Tortoise & Bonnie 'Prince' Billy | Music | Pittsburgh | Pittsburgh City Paper

Tortoise & Bonnie 'Prince' Billy

The Brave and The Bold
Overcoat Recordings

 

 

Eerie, saturated synth lines start the song, straight off an '80s horror-flick soundtrack. The band settles into a pulsing, sinister shuffle. You've heard these words before, but never with this sense of emptiness and defeat: "Roy Orbison singing for the lonely / Hey that's me and I want you only / Don't turn me home again / I just can't face myself alone again."

 

 

The song of course is Springsteen's "Thunder Road," in a startling, necessary reinterpretation by Bonnie 'Prince' Billy (a.k.a.
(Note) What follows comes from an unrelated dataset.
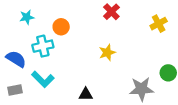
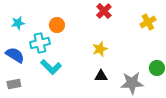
cyan star: (27, 17) -> (18, 23), moved
cyan L-shape: (43, 79) -> (51, 67), moved
black triangle: (86, 94) -> (101, 76), moved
Will Oldham) and Tortoise -- a centerpiece in their collaborative covers album, The Brave and The Bold.

 

The project of pairing these two anomalies of indie music began over four years ago, with the idea of covering "Thunder Road" and Elton John's "Daniel," but turned into a larger project, recorded at the end of 2004. Since then, Tortoise has toured backing legendary producer Daniel Lanois, and Oldham has released Superwolf, a collaboration with guitarist Matt Sweeney (Chavez, Zwan).

 

As the other anchor on the recording, "Daniel" is equally remarkable -- both tracks are "super mutants of music," as Tortoise's Dan Bitney says. If you played a sking CD of Paul Simon's Graceland through a tiny boombox with blown speakers while singing Elton's lyrics into an oil drum, you'd be getting close. Oldham's voice breaks a little on the high notes, and it sounds right. The whole package is a sound from outer space, or a warehouse in the bad part of town -- delicate while bombastic.

 

The rest of the record covers a broad swath, from Devo and The Minutemen to the pounding "Love Is Love" by Lungfish. Oldham sings in Brazilian Portuguese on "Cravo E Canela," by Milton Nascimento -- how convincingly, I'm not qualified to judge. As with most of Oldham's collaborations, he seems firmly in the driver's seat throughout.

 

The Dave Hanner song "Pancho" is particularly lovely, riding a creamy Fender Rhodes piano into mid-'70s Todd Rundgren ballad territory, while "Calvary Cross" (Richard Thompson) gets a Neil Young and Crazy Horse treatment. Appropriate, perhaps, since Oldham's perverse and wide-ranging talent places him at least in the running to be the Neil Young of his generation. But maybe it's just the shaky voice and appetite for surreal cover art.